Records for the exercise:
Segment Open

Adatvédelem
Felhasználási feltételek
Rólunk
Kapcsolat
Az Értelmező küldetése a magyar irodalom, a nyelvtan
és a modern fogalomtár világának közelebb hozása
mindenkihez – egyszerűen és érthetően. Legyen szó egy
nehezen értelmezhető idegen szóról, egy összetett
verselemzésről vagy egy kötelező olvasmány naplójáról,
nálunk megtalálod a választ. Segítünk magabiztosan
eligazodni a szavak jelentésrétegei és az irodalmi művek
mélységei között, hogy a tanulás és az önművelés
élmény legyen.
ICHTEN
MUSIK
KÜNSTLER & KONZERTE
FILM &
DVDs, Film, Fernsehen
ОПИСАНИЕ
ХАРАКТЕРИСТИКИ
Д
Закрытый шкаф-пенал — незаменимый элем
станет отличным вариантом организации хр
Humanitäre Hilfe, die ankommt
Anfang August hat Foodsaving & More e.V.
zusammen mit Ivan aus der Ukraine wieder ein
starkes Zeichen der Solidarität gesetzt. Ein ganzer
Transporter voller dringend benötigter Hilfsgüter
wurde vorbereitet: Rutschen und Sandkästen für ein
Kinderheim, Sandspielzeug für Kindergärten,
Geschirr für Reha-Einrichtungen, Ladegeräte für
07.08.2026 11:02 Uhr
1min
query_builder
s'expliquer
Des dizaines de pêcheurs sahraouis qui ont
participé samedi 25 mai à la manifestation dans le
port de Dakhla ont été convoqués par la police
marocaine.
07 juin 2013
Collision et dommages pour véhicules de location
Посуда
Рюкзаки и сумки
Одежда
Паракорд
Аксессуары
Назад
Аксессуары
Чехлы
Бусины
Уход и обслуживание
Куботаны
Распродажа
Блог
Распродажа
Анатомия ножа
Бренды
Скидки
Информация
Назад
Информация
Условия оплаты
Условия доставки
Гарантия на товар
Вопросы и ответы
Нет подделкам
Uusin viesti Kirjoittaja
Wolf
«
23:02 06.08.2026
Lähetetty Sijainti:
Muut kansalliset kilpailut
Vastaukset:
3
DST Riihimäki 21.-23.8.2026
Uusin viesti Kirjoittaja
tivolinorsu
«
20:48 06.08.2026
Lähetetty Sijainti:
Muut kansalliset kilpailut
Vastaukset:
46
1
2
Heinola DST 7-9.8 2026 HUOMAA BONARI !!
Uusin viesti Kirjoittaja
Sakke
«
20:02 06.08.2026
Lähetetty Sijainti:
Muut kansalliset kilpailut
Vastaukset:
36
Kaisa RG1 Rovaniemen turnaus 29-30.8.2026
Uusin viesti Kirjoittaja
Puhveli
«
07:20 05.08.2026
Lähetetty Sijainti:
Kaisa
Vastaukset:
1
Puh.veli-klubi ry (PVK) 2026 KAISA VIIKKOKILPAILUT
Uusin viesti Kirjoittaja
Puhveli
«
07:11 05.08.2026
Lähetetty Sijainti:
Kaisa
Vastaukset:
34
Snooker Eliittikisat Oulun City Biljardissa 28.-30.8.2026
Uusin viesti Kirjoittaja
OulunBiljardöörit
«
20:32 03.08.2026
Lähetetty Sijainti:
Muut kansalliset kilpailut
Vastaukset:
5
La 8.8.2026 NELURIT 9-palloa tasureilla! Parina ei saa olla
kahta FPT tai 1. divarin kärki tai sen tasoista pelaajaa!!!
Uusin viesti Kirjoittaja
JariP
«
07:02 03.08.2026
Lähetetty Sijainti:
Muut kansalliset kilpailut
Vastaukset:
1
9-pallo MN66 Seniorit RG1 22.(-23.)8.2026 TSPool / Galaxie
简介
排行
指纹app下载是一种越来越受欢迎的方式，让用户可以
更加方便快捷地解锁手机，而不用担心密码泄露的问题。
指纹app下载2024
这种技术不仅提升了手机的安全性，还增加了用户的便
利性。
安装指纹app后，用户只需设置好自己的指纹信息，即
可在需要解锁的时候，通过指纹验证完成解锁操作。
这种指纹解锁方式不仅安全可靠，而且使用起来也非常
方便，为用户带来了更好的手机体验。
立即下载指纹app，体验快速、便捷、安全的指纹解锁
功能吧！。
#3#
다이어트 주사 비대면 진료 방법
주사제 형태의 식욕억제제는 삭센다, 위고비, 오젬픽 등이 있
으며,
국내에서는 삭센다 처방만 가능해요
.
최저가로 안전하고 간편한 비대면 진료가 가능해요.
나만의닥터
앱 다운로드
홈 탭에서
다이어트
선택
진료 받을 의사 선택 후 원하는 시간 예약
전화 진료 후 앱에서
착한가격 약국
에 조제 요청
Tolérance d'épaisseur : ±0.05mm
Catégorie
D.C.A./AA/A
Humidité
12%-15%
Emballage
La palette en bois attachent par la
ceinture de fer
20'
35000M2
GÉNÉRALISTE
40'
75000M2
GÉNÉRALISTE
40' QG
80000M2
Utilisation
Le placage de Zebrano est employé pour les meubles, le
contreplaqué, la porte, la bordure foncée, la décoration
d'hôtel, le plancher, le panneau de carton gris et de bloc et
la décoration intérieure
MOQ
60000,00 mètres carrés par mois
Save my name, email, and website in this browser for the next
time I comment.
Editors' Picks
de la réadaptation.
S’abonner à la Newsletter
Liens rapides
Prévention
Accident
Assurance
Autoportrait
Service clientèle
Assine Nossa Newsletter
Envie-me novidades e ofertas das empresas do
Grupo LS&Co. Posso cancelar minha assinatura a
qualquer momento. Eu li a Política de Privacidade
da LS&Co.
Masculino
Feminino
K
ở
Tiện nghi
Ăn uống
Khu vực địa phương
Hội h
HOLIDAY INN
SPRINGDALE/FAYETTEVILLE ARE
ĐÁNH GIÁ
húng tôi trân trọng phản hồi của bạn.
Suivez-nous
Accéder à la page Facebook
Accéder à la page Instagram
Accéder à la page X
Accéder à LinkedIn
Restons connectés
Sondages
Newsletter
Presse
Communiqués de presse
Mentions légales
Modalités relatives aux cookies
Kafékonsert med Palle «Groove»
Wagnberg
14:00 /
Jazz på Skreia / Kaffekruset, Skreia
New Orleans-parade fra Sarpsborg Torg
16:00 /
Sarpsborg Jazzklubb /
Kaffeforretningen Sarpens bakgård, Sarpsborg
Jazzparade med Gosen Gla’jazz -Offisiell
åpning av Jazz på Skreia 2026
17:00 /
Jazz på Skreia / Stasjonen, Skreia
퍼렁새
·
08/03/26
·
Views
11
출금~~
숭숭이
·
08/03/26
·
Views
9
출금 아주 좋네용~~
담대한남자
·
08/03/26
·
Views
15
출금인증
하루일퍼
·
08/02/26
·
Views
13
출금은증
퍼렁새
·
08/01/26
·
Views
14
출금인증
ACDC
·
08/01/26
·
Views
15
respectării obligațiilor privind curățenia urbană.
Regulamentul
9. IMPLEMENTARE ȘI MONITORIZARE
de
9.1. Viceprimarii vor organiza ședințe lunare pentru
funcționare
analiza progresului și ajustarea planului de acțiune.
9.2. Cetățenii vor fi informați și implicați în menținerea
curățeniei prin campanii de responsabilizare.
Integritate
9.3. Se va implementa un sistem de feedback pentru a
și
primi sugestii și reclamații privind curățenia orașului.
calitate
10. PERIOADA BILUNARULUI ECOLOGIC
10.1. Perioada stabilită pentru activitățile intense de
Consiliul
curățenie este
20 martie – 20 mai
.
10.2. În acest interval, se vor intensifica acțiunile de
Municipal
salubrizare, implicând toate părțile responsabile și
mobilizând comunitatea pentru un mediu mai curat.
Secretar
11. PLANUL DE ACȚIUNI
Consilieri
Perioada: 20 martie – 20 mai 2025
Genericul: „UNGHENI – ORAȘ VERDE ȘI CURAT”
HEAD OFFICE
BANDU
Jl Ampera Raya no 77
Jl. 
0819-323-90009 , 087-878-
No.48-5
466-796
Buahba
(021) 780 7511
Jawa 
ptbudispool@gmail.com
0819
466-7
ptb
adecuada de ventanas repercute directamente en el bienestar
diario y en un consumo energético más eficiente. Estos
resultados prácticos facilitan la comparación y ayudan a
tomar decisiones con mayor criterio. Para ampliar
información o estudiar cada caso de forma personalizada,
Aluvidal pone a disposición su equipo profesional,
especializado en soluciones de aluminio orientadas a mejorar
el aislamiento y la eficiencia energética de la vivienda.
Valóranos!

Segment Closed

Goal of the exercise:
The reply should hold only the lines from the first line of the listing above through the line with "mélységei között, hogy", each copied exactly.

Result for this task:
Adatvédelem
Felhasználási feltételek
Rólunk
Kapcsolat
Az Értelmező küldetése a magyar irodalom, a nyelvtan
és a modern fogalomtár világának közelebb hozása
mindenkihez – egyszerűen és érthetően. Legyen szó egy
nehezen értelmezhető idegen szóról, egy összetett
verselemzésről vagy egy kötelező olvasmány naplójáról,
nálunk megtalálod a választ. Segítünk magabiztosan
eligazodni a szavak jelentésrétegei és az irodalmi művek
mélységei között, hogy a tanulás és az önművelés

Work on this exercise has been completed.